*TASK GOAL*:
Return, word for word, the line containing "Rentabilité" and every line after it through the last line of the records below.

*** Opening of RECORDS PROVIDED ***

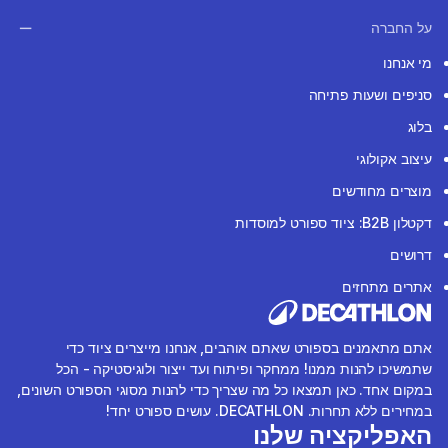
על החברה
מי אנחנו
סניפים ושעות פתיחה
בלוג
עיצוב אקולוגי
מוצרים מחודשים
דקטלון B2B: ציוד ספורט למוסדות
דרושים
אתרים מתחזים
אתם מתאמנים בספורט שאתם אוהבים, אנחנו מייצרים ציוד כדי
שתמשיכו להנות ממנו! ממחקר ופיתוח ועד ייצור ולוגיסטיקה - הכל
במקום אחד. כאן תמצאו כל מה שצריך כדי להנות מסוגי הספורט השונים,
במחירים ללא תחרות. DECATHLON. עושים ספורט יחד!
האפליקציה שלנו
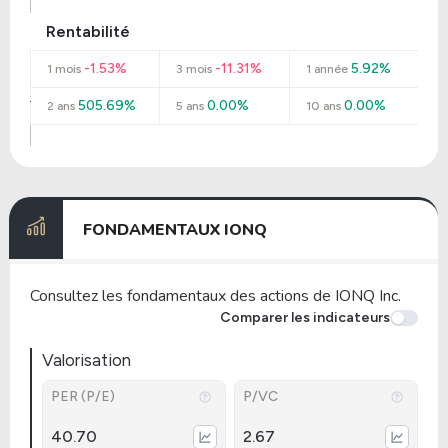
Rentabilité
-1.53%
-11.31%
5.92%
1 mois
3 mois
1 année
505.69%
0.00%
0.00%
2 ans
5 ans
10 ans
FONDAMENTAUX IONQ
Consultez les fondamentaux des actions de IONQ Inc.
Comparer les indicateurs
Valorisation
PER (P/E)
P/VC
40.70
2.67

*** Close of RECORDS PROVIDED ***

*YOUR SOLUTION*:
Rentabilité
-1.53%
-11.31%
5.92%
1 mois
3 mois
1 année
505.69%
0.00%
0.00%
2 ans
5 ans
10 ans
FONDAMENTAUX IONQ
Consultez les fondamentaux des actions de IONQ Inc.
Comparer les indicateurs
Valorisation
PER (P/E)
P/VC
40.70
2.67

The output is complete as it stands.